The simulation made me realize the preparation that is required to protect the interest of my client
tort claimants. I was going into the bankruptcy with very minimal bargaining power. My claim (in the
range of $1,500,000.00 to $3,000,000.00), though allowed at $2,000,000.00, was just one of the three
unsecured claims, the other being ZapBank, which had an unsecured claim in the range of $5,000,0000 to
$6,500,000.00 and the trade creditors in the amount of $5,000,0000.00. If both ZapBank and trade
creditors agree to the Plan, their consent would already meet the vote requirement of 2/3 in amount and
more than ½ of the number of claims (§1129(a)(8) in relation to §1126(c), (d)).

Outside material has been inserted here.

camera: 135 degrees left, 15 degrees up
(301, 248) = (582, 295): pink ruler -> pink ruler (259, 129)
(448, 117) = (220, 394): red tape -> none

Coming in as a contingent and disputed claim, I had a real fear that the debtor will just ignore my
claim and/or agree only to a minimal valuation of the same. My burden was to prove that I was entitled
to the full amount of my claim, which would have required me to present evidence of the same, of which
I did have a full grasp of. I had apprehensions that the debtor would also classify my claim as a different
class from the other unsecured creditors, which, if affirmed by the court, would have given the debtor the
right to give the trade creditors a different treatment or to receive less( §1123(a)(4)). It was therefore
imperative for me to get the debtor to agree to an acceptable valuation, which we eventually arrived at a
$2,000,000.00 amount. I was well aware that the result of the confirmation of a plan was a discharge
(§524(a), (e)), and that the only chance of the tort claimants being paid was for our claim to be allowed. I
also knew that in a liquidation scenario, the tort claimants would need to file a case to prove their claim,
expend litigation expenses only to be paid a measly liquidation value or dispense with litigation and still
be limited to the liquidation value. It was clear that the tort claimants would be better off in a
reorganization plan.

The debtor offered me full payment of $2,000,000.00 in one year. While the amount represented
way more what the tort claimants expected for, I knew that under my analysis, this amount was not
feasible. I understood that confirmation required the plan proponent prove by a preponderance of the
evidence that the plan is feasible or that there is evidence (considering its monthly income earnings and
the asset valuation, among others) that will support the inference of a sufficiently successful operation to
enable performance of the provisions of the plan. (In re Trans Max Technologies (2006) (CB 10-66)). In
hindsight, if I had been working more assiduously for my client, I should have, in anticipation of the
disapproval of the plan, initiated a meeting with the other creditors to prepare our own plan, taking into
account all the interrelated Chapter 11 provisions. The final valuation of the amounts involved and the
final agreement of the amounts to be paid for the claims, secured and unsecured, required a juggling of
competing interests among creditors themselves, between each creditor and debtor, and between classes
of creditors and debtor. This necessitated, I realized, negotiation with the other stakeholders, a serious
evaluation of the alternative strategies through the creative use of the tools provided by the Chapter 11
provisions to come up with a financing scheme (with due consideration to cash flow limitations) that will
result in a reorganization value acceptable to all creditors and compliant with the requirements of Chapter
11. This was valuable insight into the structure and interrelationship of the provisions of Chapter 11.